Coupé décalé [1ère partie] - Robyn Orlin
2014 - Director : Centre national de la danse, Réalisation
Choreographer(s) : Orlin, Robyn (South Africa)
Present in collection(s): Centre national de la danse , CN D - Spectacles et performances
Video producer : Centre national de la danse
Integral video available at CND de Pantin
Coupé décalé [1ère partie] - Robyn Orlin
2014 - Director : Centre national de la danse, Réalisation
Choreographer(s) : Orlin, Robyn (South Africa)
Present in collection(s): Centre national de la danse , CN D - Spectacles et performances
Video producer : Centre national de la danse
Integral video available at CND de Pantin
Coupé décalé
About coupé-décalé... The project Coupé-décalé is a piece of choreography in two acts.
In the first part, entitled I Am Not a Sub-culture, Rather A Gallery of Self-Portraits with A History Walking in Circles, Robyn Orlin creates a solo with and for James Carlès, a choreographer and dancer and the initiator of this project based on coupé-décalé.
The second part, On va gâter le coin ! is dedicated to a stage performance of coupé-décalé performed by James Carlès and his five dancers.
[The term coupé-décalé comes from a form of traditional dance from the Ivory Coast, the Akoupé, from the Attié ethnic group. Combining Congolese rumba, hip hop, Caribbean music and French folk songs, coupé-décalé appeared at the start of the 2000s in Paris in Ivorian communities.]
Programme extract
“Since the origins of the project I had wanted an artistic collaboration with a very experienced choreographer/director and one interested in ideas of otherness. I only came up with this project through dialogue, discussion and shared views. I really wanted to take as big a step back as possible from this societal issues that I know well and in which I feel very involved. It was only natural that Robyn Orlin was contacted and equally so that she agreed to throw herself into this project.
Act 1: Making the invisible visible...
For Act 1, after numerous discussions and workshops, Robyn Orlin chose to draw inspiration from my personal history (familial and cultural) to 'construct' the solo. The images are real, but the stories and characters are fictitious. The solo examines otherness in Europe (France), intercultural relations and issues of territorial legitimacy. What do we really know about 'Afro-Europeans'? (Afro-French?) How do we read them and their expressions? Do we find connections in our common (hi)stories, etc? These are just some of the questions that led us, with a great deal of humour and love, to this first act... The act is built around the SAPE (Society of Ambianceurs and Elegant Persons), and the character of the SAPEUR, as this is one of the fundamental points of coupé-décalé.
Act 2: 'Textepublic'/'Textecaché' (public text/hidden text) and polysemy... In act 2, I wanted to put some real coupé-décalé dancers on stage, using their own codes of movement, dress, language etc. My travels and research into the social dances of African descendants caused me to discover the eminently political meaning of all these dances. They are born, develop and flourish in well-defined social and (geo-)political contexts. Our reading of their movements shows us the extent to which these dances are real traces or markers of our societal history (dissent/assent).

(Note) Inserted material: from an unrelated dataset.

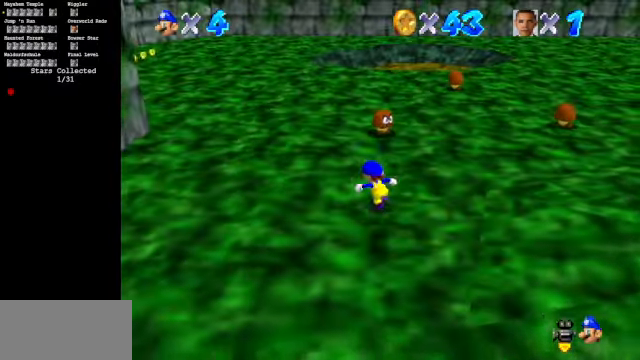
{"buttons": [], "left_stick": "up", "events": [[34, "C_DOWN", "up"], [34, "C_LEFT", "up"], [134, "left_stick", "up"]]}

When I first encountered coupé-décalé, I didn't understand it. In fact, I was rather hostile towards it. It wasn't until several years later, after a discussion with young pre-teens from a school in Nantes, that I realised that something real was happening. I carried out some 'research trips' to French cities such as Marseille and Paris, followed by some time in the Ivory Coast. I discovered the 'dual language' of coupé-décalé performers. What is said in public or shown to most people is not at all the same as what is shown to the initiated. This process reminded me of the resistance dances observed in slave-owning or colonial societies.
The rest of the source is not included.